* [Extracted page text data]:
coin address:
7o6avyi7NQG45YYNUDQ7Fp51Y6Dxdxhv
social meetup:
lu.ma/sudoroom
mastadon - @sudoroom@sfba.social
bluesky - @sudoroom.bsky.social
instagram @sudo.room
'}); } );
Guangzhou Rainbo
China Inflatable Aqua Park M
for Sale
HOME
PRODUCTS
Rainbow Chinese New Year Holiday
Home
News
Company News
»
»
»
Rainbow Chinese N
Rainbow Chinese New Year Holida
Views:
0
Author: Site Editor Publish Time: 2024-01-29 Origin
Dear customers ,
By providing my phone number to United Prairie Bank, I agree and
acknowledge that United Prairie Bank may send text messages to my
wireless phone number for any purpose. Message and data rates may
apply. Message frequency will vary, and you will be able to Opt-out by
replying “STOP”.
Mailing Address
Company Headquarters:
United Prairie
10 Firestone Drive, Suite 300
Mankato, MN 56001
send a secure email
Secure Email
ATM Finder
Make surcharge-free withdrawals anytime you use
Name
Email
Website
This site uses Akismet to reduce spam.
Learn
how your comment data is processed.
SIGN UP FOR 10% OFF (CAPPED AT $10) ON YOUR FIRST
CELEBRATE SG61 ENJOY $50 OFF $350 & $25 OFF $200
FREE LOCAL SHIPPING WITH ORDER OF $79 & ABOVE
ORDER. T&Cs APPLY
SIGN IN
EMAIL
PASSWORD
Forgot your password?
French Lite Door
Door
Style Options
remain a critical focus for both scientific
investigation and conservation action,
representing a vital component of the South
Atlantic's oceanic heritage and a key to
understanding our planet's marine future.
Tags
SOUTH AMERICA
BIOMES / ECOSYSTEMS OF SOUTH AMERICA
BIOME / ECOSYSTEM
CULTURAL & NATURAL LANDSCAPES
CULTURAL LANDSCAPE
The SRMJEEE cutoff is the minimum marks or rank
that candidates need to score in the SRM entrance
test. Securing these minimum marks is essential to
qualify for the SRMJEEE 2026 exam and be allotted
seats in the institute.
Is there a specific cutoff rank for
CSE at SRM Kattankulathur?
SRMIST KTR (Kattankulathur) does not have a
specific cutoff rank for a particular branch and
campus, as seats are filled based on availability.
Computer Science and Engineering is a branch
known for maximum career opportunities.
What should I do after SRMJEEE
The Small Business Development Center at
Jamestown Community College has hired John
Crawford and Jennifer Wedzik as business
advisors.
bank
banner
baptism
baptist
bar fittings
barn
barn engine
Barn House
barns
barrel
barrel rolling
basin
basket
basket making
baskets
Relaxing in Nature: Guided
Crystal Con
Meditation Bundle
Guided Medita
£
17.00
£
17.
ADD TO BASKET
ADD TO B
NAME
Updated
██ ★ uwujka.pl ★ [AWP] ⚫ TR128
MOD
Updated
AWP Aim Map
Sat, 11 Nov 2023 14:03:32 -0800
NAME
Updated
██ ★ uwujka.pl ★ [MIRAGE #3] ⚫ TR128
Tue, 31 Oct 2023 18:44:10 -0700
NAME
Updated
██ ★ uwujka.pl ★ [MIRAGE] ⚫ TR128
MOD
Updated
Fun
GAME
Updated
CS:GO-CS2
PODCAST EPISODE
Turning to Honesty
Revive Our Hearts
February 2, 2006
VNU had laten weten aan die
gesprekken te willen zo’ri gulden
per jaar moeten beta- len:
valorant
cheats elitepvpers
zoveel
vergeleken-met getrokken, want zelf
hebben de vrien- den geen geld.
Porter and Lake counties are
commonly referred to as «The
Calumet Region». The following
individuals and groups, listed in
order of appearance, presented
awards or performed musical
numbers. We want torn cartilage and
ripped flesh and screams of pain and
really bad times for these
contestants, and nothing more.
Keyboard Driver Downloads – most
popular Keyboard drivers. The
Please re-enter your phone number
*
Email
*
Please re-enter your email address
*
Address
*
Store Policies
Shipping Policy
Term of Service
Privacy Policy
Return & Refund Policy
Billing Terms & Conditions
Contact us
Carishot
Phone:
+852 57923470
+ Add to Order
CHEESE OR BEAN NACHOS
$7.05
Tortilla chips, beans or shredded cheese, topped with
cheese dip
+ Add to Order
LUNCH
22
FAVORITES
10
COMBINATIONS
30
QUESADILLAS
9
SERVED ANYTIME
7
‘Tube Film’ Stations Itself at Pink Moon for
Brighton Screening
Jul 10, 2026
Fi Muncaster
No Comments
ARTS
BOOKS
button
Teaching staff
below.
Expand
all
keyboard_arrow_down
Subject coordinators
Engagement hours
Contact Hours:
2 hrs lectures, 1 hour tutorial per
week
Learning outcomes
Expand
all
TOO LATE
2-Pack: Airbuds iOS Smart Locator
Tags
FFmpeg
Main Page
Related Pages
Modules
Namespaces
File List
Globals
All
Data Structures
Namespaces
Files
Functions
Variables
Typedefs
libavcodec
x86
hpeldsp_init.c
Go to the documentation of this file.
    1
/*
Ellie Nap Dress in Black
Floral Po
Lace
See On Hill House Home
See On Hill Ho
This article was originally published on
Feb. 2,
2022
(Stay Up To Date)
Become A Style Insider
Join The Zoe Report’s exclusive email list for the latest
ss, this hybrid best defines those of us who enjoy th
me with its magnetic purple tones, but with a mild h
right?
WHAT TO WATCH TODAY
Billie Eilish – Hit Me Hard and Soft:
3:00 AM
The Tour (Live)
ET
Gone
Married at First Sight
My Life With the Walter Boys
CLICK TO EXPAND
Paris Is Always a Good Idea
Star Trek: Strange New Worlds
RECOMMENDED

* [Try it]: The answer must consist of each line in the entries above that includes "cutoff".

* [Answer to the exercise]:
The SRMJEEE cutoff is the minimum marks or rank
Is there a specific cutoff rank for
specific cutoff rank for a particular branch and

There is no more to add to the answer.